Auch Bundesgesundheitsministerium erhält den Big Brother Award 2004

Es ist eine Ehrung, die sich niemand wirklich wünscht: der Big Brother Award des FoeBuD-Vereins. In Bielefeld war es am Freitag wieder so weit und zeichnete die Jury die eifrigsten Datensammler der Nation aus. Unter den diesjährigen Laureaten des "Oscars für Datenkraken" fanden sich in diesem Jahr gleich zwei Bundesminister wieder.

Der Big Brother Award 2004 geht an die.....
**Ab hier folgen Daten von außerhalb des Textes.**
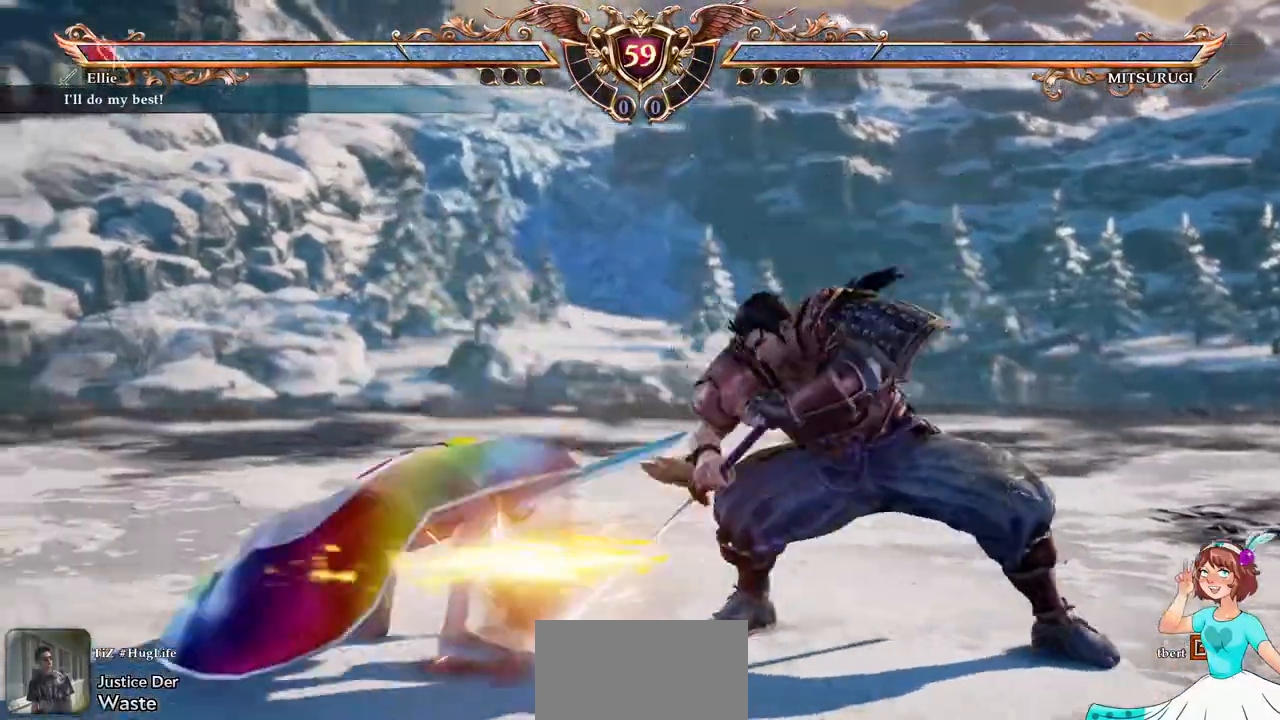
{"dt_ms": 500, "buttons": [], "events": [[483, "A", "up"]]}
Achtmal war der Satz gestern in Bielefeld während der Verleihung der Big Brother Awards zu hören. Eine Auszeichnung die nicht gerade begehrt ist - ein Negativpreis für Datenkraken. Zum fünften Mal wurde die kleine schwarze Statur vergeben, und wie in den Jahren zuvor konnte sich auch wieder die Bundesregierung gewiss sein, einer der Preisträger zu sein. In diesem Jahr sogar gleich zweimal: Einmal Bundesjustizministerin Brigitte Zypries für ihr Festhalten am großen Lauschangriff und für Gesundheitsministerin Ulla Schmidt und ihrem Plan die Gesundheitskarte einzuführen. In der Kategorie Technik wurde das Unternehmen Canon ausgezeichnet:

Und zwar für die Einbettung einer unsichtbaren, weltweit einmaligen Gerätekennung in sämtliche Farbkopien, um bei jeder Farbkopie nachvollziehen zu können, welches Gerät benutzt wurde.

... erklärt Laudator Frank Rosengart vom Chaos Computer Club. Jede Kopie kann damit einem einzigen Gerät zugeordnet werden. Eigentlich solle damit das Kopieren von Falschgeld erschwert werden. Doch die Einsatzmöglichkeiten gehen noch viel weiter: Der unzufriedene Mitarbeiter, der Informationen weiter geben will? Hat kaum mehr eine Chance, kann sein Chef doch so bis in jede Büroetage hinein feststellen, wo die Kopie gemacht worden ist.

Leider hat Canon vergessen, einen entsprechenden Hinweis auf den Geräten anzubringen. Der Kunde wird über diese Datenspur auf der Kopie nicht informiert, nicht einmal der Käufer des Gerätes. Auch in der Anleitung befindest sich kein Hinweis darauf.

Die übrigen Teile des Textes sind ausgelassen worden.